Just as Chrysler tries to hammer out a cash deal with Ottawa and Ontario for at least a billion dollars, the automaker's Canadian branch has been hit with a half-billion dollar tax reassessment. The Canada Revenue Agency has been trying to collect tax payments from Chrysler for years, after the agency adjusted the amount Chrysler owes on parts and vehicles that were shipped across the border. Canada Revenue wants $500 million to pay off abuses from "transfer pricing," which is a bit of voodoo between subsidiaries and the parent divisions of corporations -- a shell game with profits, essentially.
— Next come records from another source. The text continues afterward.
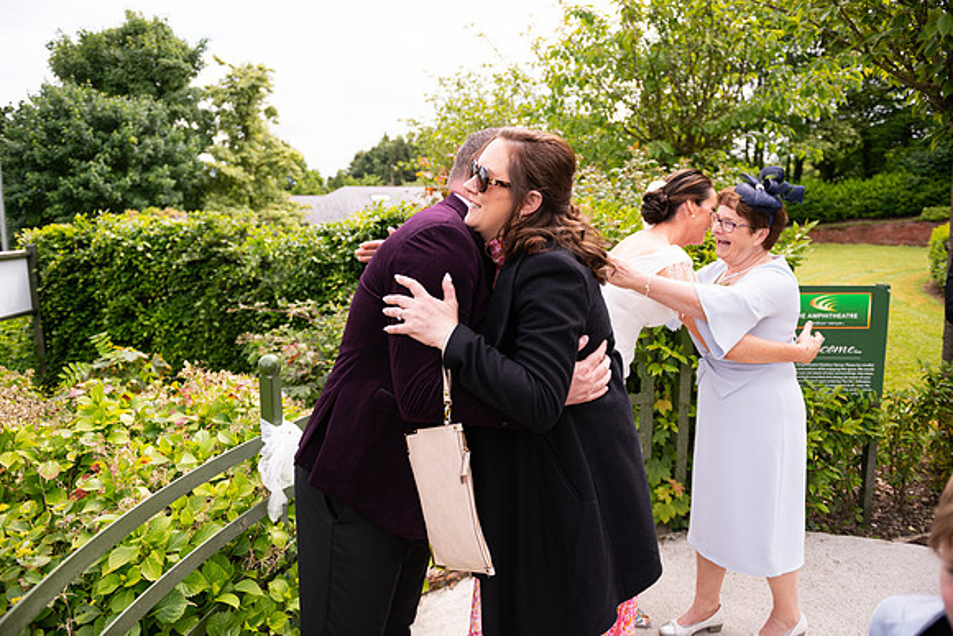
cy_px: 318
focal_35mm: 24
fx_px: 635
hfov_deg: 73.7
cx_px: 476
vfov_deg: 53.2
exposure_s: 1/1600
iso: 250
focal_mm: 24
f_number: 3.5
One problem with this tax bill is the time at which it's coming. Chrysler has pledged that any monies received as part of bailout negotiations would go to keeping the operations going, not to pay back taxes. Also, there's a treaty between Canada and the United States that allows Chrysler to ask for a break in the US when Canada turns up the wick on fiduciary obligations. The treaty states that authorities must be made aware of reassessments within six years of the disputed year, and since this issue stretches all the way back to 1996, Chrysler argues that the last reassessment, in 2005, deprives the company of the option of asking for a tax break because it's outside of the six year window. For now, the dispute will have to wait, as there may not be a Chrysler for much longer if things don't get sorted -- meaning a big, fat goose egg of a tax payment.